In parallel, the research community has made substantial progress in developing join algorithms with strong theoretical guarantees. However, these algorithms are often designed under idealized assumptions such as purely join-based queries or uniformly sized relations—divorced from the broader realities of real-world queries. In practice, relational queries often involve additional constructs like projections, antijoins, or group-by aggregation, operate over skewed data, or must respect a handful of integrity constraints. In other emerging scenarios—such as multi-query optimization, incremental query maintenance, or recursive, loop-containing queries—existing techniques frequently fall short. These settings further complicate the landscape and demand a more nuanced understanding of the interplay between query structure and data characteristics.

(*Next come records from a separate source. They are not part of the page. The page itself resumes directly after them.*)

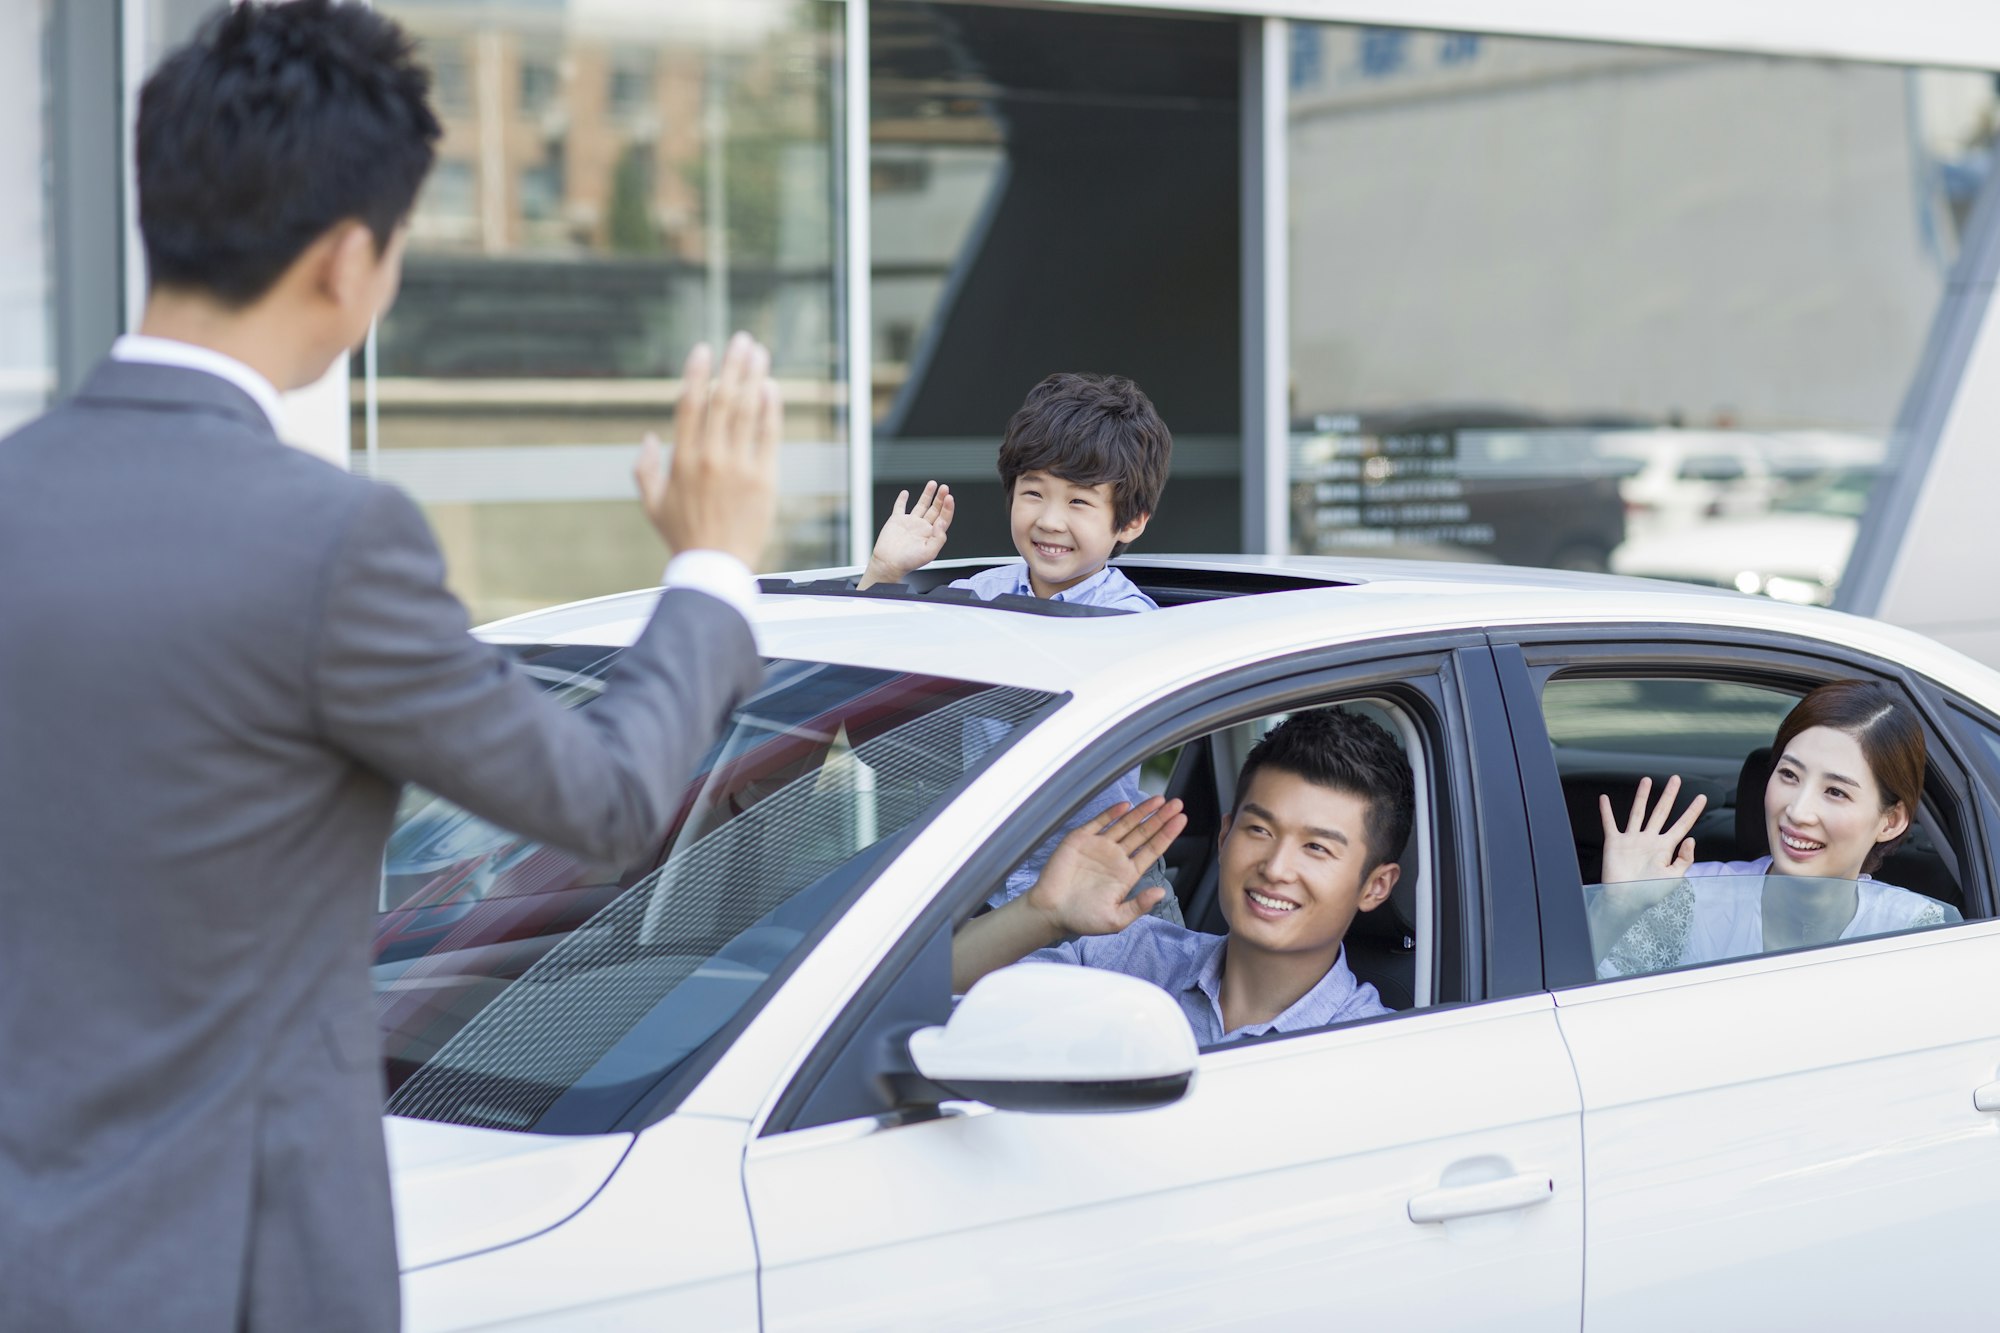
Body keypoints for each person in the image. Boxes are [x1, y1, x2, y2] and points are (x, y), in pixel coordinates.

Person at [0, 6, 777, 1331]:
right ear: (351, 257)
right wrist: (711, 567)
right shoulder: (329, 540)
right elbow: (599, 799)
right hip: (235, 1278)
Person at [863, 372, 1177, 914]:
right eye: (1034, 492)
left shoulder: (1127, 622)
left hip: (1101, 891)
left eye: (1079, 502)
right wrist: (885, 573)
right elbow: (870, 676)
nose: (1049, 520)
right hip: (984, 886)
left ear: (1131, 522)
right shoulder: (977, 594)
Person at [952, 708, 1413, 1044]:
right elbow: (921, 996)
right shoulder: (1138, 958)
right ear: (1224, 835)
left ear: (1376, 885)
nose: (1275, 868)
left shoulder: (1374, 1049)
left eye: (1316, 848)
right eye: (1260, 830)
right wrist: (1042, 914)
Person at [1592, 679, 1955, 979]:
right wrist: (1615, 908)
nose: (1798, 811)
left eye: (1835, 791)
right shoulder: (1686, 897)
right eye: (1789, 775)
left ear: (1890, 821)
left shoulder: (1915, 929)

This dissertation seeks to bring these join algorithms closer to the practical needs. It presents a suite of novel join algorithms tailored to complex, real-world queries—offering principled performance guarantees without sacrificing generality. Along the way, it contributes new insights and design principles that inform how future query optimizers can be made more robust, adaptable, and interpretable. Collectively, these contributions pave the way toward a new generation of query optimization—firmly grounded in theory and effective in practice.